Hall of Famer Porcher Had to Tackle Grades First
1/1/2017, noon | Updated on 12/29/2016, 3:19 p.m.
Former South Carolina State University defensive end Robert Porcher’s only objective when he went off to college was to get out of his parents’ house “because they had too many rules.’’
One of their strictest rules was that if his grades weren’t up to par he couldn’t play football, and they weren’t up to par for most of Porcher’s high school career. That meant Porcher only played one year of high school football.
“The second semester of my junior year I realized they weren’t playing,’’ Porcher said. “After I realized they were serious, I buckled down.’’
The tough love that Robert Porcher Jr. and Dr. Marilyn M. Porcher showed the oldest of their three children was the foundation for a stellar career that has earned Porcher induction into the 2017 Mid-Eastern Athletic Conference (MEAC) Hall of Fame. He will be enshrined during an awards brunch on March 9 at the Marriott Waterside Hotel in Norfolk, Va.
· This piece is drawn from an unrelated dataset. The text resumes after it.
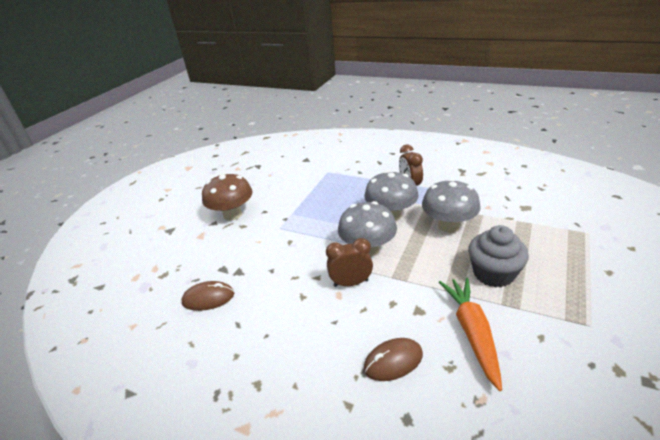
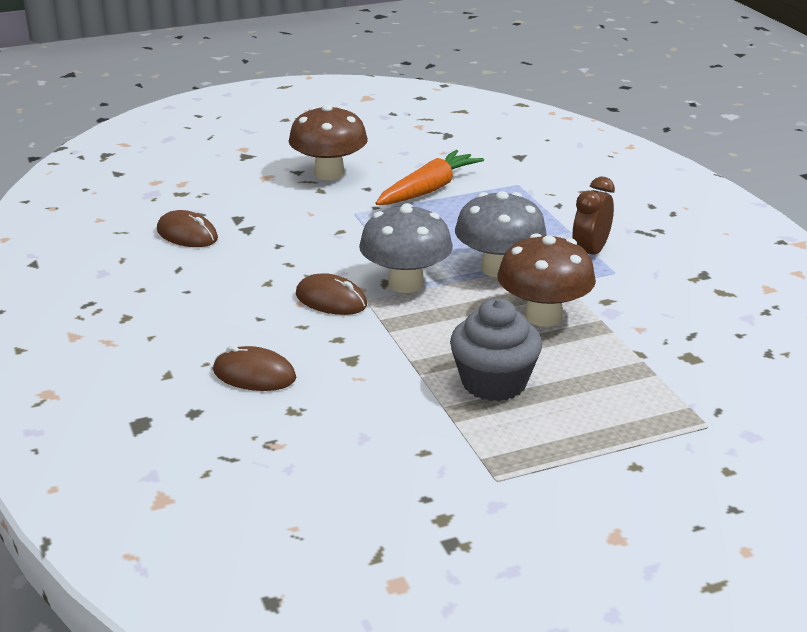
camera: 40 degrees right, 5 degrees down
(351, 283) = (331, 300): brown clock -> brown mouse
(448, 226) = (543, 316): grey mushroom -> brown mushroom
(472, 332) = (365, 405): orange carrot -> orange carrot (428, 190)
The 2017 Hall of Fame class, which also includes former Bethune-Cookman softball standout Amber Jackson; Rashean Mathis, a three-time All-MEAC performer in football at Bethune-Cookmnan; Francena McCorory, a three-time NCAA champion in track at Hampton, and Tracy White, a football All-American at Howard, will also be recognized before the 6 p.m. men’s basketball game, during the 2017 MEAC Basketball Tournament on March 9, at the Norfolk Scope Arena.
“My whole career I always gave thanks to my parents,’’ Porcher said. “They were the first in their families to go to college and graduate. I was blessed to have parents who came to all my games. I always wanted to make my family proud.’’
Porcher did made his parents proud with his play during his two seasons at South Carolina State, after transferring from Tennessee State. As a senior in 1991, he was voted MEAC Defensive Player of the Year, the NFL Draft Report named him its 1991 NCAA Division I-AA (now FCS) Defensive Player of the Year, and the Detroit Lions selected him in the first round of the 1992 NFL Draft, making him the first South Carolina State player ever chosen in the first round. He retired as the Lions’ career sack leader after a 13-year career.
Porcher’s hall of fame career began with zero fanfare because of his poor high school academic record. Only Tennessee State and South Carolina State offered him a scholarship. Porcher was set to sign with South Carolina State, which is about an hour drive from his hometown of Mount Pleasant, S.C. However, his father insisted that he visit Tennessee State.
When Porcher saw the Tigers’ history of producing NFL defensive linemen – Claude Humphrey, Richard Dent, Ed “Too Tall’’ Jones and Joe “Turkey’’ Jones among them – Porcher said “I felt I had to go there.’’ However, he was academically ineligible to play his first season.
Porcher became the starting left defensive end in the third game of his second season at Tennessee State and played well. But the Tigers made a coaching change at the end of the season, firing Bill Thomas and hiring Joe Gilliam Sr. Porcher decided it was a good time for him to transfer to South Carolina State, his first choice originally, so he could be closer to home.